The Lost Dogs follows the case of Michael Vick’s dog-fighting ring, Bad Newz Kennels, and the passionate fight to bring him to justice. The many beautiful dogs in the book are described with such clarity and warmth that you feel you know them.  The journalists have thoroughly researched this book and I think they provided a balanced account.  I love that it’s not too ‘schmaltzy’; the horrors described within are emotive enough that there is no need for purple prose.  The impact is immediate.

This is the book that made me research ‘pit bulls’, puppy mills and ‘backyard breeders’.  ‘Pit bull’ actually refers to a collection of dogs, including American Pit Bull Terriers, American Staffordshire Terriers, and mixes of the two. I was surprised to learn that ‘pit bulls’ actually rated higher in temperament testing than golden retrievers (American Temperament Test Society 2010).  The ‘vicious’ pitbulls we read about in the media are often the result of mistreatment rather than their innate temperament.  Every time one of these stories comes up, it is sensationalised in the media; many people react to this type of fear-mongering by wanting stricter laws. But the evidence is that breed-specific legislation does not work. There are umpteen factors that can contribute to an aggressive dog – for instance, lack of early socialisation and training.  It seems more prudent to start with educating people on good socialisation of their dogs and providing excellent dog training facilities.

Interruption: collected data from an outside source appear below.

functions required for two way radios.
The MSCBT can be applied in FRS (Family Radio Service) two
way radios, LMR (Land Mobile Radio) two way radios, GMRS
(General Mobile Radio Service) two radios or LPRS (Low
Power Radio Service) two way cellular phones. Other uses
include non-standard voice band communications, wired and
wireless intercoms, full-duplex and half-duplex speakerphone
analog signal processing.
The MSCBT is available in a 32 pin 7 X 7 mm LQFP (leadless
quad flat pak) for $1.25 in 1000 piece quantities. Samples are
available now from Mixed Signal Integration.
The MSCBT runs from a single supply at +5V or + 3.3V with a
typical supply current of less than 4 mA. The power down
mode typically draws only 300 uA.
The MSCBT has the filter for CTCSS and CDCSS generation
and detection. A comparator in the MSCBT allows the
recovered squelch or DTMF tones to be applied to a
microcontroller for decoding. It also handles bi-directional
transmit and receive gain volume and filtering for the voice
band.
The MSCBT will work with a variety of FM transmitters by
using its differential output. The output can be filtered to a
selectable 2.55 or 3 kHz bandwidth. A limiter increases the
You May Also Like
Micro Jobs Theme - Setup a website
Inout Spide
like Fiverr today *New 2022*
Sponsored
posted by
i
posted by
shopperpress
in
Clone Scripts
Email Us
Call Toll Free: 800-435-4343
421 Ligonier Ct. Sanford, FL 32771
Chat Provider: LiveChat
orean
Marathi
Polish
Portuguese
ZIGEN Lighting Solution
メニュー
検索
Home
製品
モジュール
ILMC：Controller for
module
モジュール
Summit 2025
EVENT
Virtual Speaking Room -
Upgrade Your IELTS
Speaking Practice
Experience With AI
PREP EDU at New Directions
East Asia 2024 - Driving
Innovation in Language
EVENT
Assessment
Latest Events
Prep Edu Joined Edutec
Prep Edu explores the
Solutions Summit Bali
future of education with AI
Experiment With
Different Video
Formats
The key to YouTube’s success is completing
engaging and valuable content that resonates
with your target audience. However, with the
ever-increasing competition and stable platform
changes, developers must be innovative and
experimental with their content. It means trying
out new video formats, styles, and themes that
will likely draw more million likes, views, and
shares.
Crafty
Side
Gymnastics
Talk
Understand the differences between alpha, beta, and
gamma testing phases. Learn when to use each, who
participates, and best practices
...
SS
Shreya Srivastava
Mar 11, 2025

Puppy mills and backyard breeders deserve an article of their own, but are just another example of rampant consumerism in modern-day society.  Greed is what fuels these ‘organisations’; but I believe that most people are inherently kind and an educated public will wake up to the horrors of these practices.

There is a lot of information on the internet, but some websites I have personally found useful in learning about the above have been:

http://www.oscarslaw.org

http://www.badrap.org

http://www.nopuppymillscanada.ca (covers backyard breeders, puppy mills and breed-specific legislation)

Have a read and make up your own mind about these issues.

Have you read this book? What did you think? Is there something else that has inspired you  to learn about the plight of animals?